--- START OF Page ---

Author Topic: PDF Indexing on Z/Os (Read 5719 times)

Senthil · « **on:** March 10, 2011, 05:01:21 AM »

I am new to PDF indexing. I have few questions related to the PDF indexing.

1. Installing Adobe type 1 fonts on Z/Os - Can any one share more info on this if you have already done. I can't see much information in the guides. Adobe is using open type fonts. IBM guides are still referring type 1 fonts?

2. any one know about the DCB parameters ( length, FB/VB, PS/PDS) for the ADOBERES,ADOBEFNT and TEMPATTR DDs and also about the font mapping table

3) Input PDF data sets- I guess that the input should be in binary format. whether the file should be in fixed or variable file

I have installed acrobat and generarted the indexing parameters via graphical indexer. But it is failing afterwards..

--- END OF Page ---
--- START OF Data excerpts ---

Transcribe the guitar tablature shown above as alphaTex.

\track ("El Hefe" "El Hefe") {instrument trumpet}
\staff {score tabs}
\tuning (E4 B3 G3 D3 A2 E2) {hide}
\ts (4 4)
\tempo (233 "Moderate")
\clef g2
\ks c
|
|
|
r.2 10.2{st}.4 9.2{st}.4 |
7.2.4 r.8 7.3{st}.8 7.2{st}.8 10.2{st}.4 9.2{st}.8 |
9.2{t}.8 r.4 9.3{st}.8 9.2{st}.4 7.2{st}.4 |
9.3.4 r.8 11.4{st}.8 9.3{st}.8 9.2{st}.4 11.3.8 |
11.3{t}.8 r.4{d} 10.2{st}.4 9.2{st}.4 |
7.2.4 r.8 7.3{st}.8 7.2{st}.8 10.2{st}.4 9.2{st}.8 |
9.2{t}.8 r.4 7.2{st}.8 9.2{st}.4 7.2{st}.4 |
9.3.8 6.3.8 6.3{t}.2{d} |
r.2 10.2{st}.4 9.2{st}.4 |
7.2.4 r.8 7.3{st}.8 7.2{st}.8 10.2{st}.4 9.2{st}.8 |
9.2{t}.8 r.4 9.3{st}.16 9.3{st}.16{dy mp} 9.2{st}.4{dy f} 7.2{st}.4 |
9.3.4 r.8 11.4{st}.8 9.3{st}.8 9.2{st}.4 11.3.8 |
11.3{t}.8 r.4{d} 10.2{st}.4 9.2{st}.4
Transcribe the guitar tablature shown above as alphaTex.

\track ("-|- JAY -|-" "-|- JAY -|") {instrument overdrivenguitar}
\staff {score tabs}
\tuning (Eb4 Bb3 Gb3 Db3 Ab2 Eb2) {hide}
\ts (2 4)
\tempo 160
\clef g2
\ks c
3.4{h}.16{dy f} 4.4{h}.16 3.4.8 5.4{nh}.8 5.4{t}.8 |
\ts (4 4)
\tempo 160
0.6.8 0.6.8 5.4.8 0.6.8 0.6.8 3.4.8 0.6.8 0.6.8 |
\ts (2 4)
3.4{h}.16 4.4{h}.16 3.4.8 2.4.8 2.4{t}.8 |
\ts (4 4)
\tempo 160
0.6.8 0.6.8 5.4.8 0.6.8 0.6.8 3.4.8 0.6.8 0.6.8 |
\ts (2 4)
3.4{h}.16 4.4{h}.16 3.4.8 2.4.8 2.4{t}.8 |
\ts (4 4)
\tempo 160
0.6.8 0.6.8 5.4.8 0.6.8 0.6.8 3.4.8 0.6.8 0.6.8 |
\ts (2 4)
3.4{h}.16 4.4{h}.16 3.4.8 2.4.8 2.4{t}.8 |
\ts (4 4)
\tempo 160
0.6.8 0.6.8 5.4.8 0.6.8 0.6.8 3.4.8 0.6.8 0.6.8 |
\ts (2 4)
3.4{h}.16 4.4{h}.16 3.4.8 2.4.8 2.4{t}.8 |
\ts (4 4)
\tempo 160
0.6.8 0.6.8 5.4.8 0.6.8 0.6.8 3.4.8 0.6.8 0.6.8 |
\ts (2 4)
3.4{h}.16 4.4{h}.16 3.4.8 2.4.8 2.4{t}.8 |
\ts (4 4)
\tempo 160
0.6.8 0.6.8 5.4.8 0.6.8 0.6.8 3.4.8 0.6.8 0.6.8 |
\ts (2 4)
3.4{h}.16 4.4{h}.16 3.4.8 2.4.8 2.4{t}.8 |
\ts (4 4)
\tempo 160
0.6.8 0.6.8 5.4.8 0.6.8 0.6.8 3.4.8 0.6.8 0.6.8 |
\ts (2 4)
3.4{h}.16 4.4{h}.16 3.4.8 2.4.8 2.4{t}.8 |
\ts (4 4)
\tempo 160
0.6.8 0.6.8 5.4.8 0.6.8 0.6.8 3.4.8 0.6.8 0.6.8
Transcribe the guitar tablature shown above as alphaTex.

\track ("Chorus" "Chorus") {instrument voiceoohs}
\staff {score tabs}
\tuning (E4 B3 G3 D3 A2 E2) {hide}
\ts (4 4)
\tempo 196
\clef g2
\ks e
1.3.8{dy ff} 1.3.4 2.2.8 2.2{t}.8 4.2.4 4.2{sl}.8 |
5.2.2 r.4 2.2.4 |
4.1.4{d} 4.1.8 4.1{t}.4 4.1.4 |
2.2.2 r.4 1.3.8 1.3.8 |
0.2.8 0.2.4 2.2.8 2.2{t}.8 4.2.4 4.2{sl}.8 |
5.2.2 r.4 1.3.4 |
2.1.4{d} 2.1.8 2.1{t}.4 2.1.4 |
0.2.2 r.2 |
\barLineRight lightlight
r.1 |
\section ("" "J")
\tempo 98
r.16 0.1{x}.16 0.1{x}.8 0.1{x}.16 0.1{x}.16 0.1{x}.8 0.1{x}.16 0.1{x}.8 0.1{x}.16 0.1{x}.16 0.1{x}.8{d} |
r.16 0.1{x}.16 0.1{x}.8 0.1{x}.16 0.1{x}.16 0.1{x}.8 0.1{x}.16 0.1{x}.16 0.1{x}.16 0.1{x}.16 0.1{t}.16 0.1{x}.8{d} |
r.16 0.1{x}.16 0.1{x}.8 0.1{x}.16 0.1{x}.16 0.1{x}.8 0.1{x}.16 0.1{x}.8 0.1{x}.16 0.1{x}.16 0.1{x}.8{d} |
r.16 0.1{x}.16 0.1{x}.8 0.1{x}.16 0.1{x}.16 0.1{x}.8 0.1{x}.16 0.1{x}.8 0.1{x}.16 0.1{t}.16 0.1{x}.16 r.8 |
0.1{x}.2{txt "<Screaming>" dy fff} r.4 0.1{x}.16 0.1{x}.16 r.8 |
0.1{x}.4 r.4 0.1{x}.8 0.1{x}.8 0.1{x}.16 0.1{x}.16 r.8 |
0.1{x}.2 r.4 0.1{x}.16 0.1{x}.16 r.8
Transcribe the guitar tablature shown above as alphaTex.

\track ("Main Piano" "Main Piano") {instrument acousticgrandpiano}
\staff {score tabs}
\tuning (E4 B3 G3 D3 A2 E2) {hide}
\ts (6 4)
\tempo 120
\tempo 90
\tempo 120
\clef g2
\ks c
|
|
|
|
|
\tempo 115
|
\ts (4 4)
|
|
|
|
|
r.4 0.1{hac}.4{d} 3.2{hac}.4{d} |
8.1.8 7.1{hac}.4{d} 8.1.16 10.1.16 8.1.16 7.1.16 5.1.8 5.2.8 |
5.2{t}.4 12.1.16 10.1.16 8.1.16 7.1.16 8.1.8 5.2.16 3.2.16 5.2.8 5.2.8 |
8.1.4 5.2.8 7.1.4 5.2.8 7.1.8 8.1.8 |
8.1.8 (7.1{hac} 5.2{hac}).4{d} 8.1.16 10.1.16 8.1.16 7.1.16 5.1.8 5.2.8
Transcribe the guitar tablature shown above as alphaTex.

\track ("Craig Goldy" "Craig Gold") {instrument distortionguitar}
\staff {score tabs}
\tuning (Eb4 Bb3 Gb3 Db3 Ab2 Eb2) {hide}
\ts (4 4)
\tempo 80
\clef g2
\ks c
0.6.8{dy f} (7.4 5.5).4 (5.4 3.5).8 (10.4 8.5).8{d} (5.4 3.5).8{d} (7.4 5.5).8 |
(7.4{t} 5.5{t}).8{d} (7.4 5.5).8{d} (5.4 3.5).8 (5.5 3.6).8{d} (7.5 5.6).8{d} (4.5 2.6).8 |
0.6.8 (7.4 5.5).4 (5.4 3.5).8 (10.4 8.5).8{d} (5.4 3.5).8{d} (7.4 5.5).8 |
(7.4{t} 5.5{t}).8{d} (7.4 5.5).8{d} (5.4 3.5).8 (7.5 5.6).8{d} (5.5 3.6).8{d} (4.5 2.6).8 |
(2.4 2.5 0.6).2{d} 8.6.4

--- END OF Data excerpts ---

**The exercise**. Write what comes next in the forum thread on PDF indexing on z/OS, starting right after its last sentence.

**Written response**.
I am geting below error

LSCX870 **** WARNING **** ERRNO = EARG
Generated in FOPEN called from line 128 of @@022871(ASC0806), off
Extended name: __fopen_a
Invalid "dsn " style file name: PS-Resources-1.0?
Interrupted while: Opening file "dsn:PS-Resources-1.0?"

LWagner · « **Reply #1 on:** March 10, 2011, 09:11:25 AM »

Congratulations, you are about to be saved considerable grief !

We just tried to do this for our customer billing files (40,000 to 70,000 accounts daily).

In trying to get this resolved, IBM admitted that their gentle admonition that PDF Indexing on z/OS "does not perform very well", should be SERIOUSLY downgraded to "performs very poorly". Mind you, this was for version 8.4.0 of OnDemand.

For Version 8.4.1 requiring DB2 9.1, indexing is better, but may still perform far faster in Windows, where processing time is in minutes per file instead of measured in hours. Plus, the PDF rasterizer is a serious CPU hog and does not swap.

The later versions of OnDemand are able to save the common resources of container PDFs, and call them to load with the particular elemental PDF of the loading document.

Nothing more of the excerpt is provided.